__Fragmento__:
....
Uno de los perfiles con mayor crecimiento será el especialista en inteligencia artificial generativa. Estos profesionales se encargarán de entrenar modelos, diseñar instrucciones para herramientas de IA, supervisar los resultados y garantizar un uso ético de estas tecnologías.

También aumentará la demanda de analistas de datos, científicos de datos y expertos en automatización de procesos, perfiles fundamentales para ayudar a las empresas a tomar decisiones basadas en información y mejorar su eficiencia.

La ciberseguridad seguirá siendo otro de los sectores con mayor potencial. El incremento del trabajo remoto obliga a reforzar la protección de redes, dispositivos y datos corporativos, por lo que los especialistas en seguridad informática continuarán siendo muy demandados.

El marketing digital también evolucionará hacia perfiles más especializados, como estrategas de contenidos apoyados por inteligencia artificial, gestores de comercio electrónico, especialistas en experiencia de usuario (UX), diseñadores de interfaces (UI) o expertos en posicionamiento SEO y analítica digital.

En el ámbito de los recursos humanos surgirán nuevos profesionales dedicados a gestionar equipos completamente remotos, fomentar la cultura corporativa a distancia y mejorar la experiencia del empleado mediante herramientas digitales.

La formación online seguirá creciendo con docentes especializados en aprendizaje virtual, diseñadores de contenidos interactivos y tutores digitales capaces de impartir formación desde cualquier lugar del mundo.

Por último, aparecerán nuevos perfiles relacionados con la sostenibilidad, la consultoría tecnológica y la transformación digital de pequeñas y medianas empresas, actividades que pueden desarrollarse íntegramente mediante videoconferencias y plataformas colaborativas.

Cómo ha evolucionado la legislación del teletrabajo

El rápido crecimiento del trabajo a distancia hizo necesaria una regulación específica para garantizar los derechos tanto de trabajadores como de empresas.

En España, el principal cambio llegó con la aprobación de la Ley 10/2021, de trabajo a distancia, que estableció un marco jurídico para regular el teletrabajo cuando este se realiza de forma regular. La norma define que existe trabajo a distancia cuando al menos el 30% de la jornada se desarrolla fuera del centro de trabajo durante un periodo de referencia de tres meses.
....
__Consignas de trabajo__:
A - Traduce al inglés esta oración del fragmento sobre el teletrabajo: «El rápido crecimiento del trabajo a distancia hizo necesaria una regulación específica para garantizar los derechos tanto de trabajadores como de empresas.»
B - Prosigue el fragmento sobre el teletrabajo y su legislación a partir de la última oración que aparece.

__Registros extraídos__:
....
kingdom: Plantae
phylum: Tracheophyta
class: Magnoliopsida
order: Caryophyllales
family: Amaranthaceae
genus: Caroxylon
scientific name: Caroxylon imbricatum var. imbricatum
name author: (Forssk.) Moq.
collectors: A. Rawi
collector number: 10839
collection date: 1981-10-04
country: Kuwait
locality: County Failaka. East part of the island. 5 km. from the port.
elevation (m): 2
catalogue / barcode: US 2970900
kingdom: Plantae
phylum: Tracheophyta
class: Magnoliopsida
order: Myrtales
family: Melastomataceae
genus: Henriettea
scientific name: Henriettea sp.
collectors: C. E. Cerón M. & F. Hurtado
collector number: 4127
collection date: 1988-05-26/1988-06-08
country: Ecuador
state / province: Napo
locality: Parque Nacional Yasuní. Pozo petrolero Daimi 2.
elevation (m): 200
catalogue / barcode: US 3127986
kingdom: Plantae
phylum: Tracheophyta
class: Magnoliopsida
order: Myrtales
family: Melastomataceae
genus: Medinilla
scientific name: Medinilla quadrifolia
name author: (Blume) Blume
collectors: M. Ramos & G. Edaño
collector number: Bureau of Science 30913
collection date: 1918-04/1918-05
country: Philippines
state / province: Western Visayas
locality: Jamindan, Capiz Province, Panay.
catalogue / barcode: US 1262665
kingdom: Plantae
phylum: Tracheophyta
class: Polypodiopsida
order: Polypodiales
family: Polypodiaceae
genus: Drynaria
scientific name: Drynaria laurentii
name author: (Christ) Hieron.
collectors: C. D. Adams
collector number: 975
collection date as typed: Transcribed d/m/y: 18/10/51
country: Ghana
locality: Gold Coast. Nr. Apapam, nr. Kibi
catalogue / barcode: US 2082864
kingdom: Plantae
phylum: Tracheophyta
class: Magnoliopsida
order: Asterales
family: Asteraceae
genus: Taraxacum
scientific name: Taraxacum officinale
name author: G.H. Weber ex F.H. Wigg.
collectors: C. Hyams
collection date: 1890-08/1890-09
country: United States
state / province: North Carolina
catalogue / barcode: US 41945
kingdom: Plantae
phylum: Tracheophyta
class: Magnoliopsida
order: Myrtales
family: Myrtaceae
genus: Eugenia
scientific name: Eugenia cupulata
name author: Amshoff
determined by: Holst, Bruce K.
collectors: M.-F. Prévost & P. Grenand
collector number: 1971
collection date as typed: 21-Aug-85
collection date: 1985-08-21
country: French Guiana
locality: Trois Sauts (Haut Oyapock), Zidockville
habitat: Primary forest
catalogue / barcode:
....
__Resultados en orden__:
A - The rapid growth of remote work made specific regulation necessary to guarantee the rights of both workers and companies.

B -
Uno de los aspectos más relevantes de la legislación es que el teletrabajo tiene carácter voluntario. Tanto la empresa como el trabajador deben firmar un acuerdo individual donde se establezcan las condiciones de prestación del servicio, el horario, los medios facilitados por la empresa y la distribución entre trabajo presencial y remoto.

La ley también reconoce el derecho a la igualdad de trato respecto a los trabajadores presenciales. Quienes desarrollan su actividad desde casa deben disfrutar de las mismas oportunidades de formación, promoción profesional, retribución y estabilidad laboral.

Otro punto fundamental es la obligación de la empresa de proporcionar los equipos, herramientas y medios necesarios para desarrollar el trabajo. Además, debe asumir o compensar los gastos derivados del teletrabajo cuando así lo establezcan la normativa o los convenios colectivos.

Especial relevancia ha adquirido el derecho a la desconexión digital. La legislación protege el descanso de los trabajadores fuera de su horario laboral y obliga a las empresas a establecer políticas internas que eviten comunicaciones o requerimientos profesionales durante los periodos de descanso.

Asimismo, las empresas deben garantizar la prevención de riesgos laborales también en el domicilio del empleado, evaluando las condiciones del puesto de trabajo con respeto a la privacidad y adoptando medidas que favorezcan la ergonomía y la salud laboral.

Todo indica que el teletrabajo seguirá consolidándose en los próximos años. La digitalización de las empresas, el desarrollo de nuevas tecnologías y la creciente demanda de conciliación por parte de los trabajadores están impulsando un modelo laboral más flexible. Aunque no todas las profesiones podrán desempeñarse a distancia, cada vez serán más los sectores que combinen presencialidad y trabajo remoto, ofreciendo mayores oportunidades para equilibrar la vida profesional y personal sin renunciar a la productividad.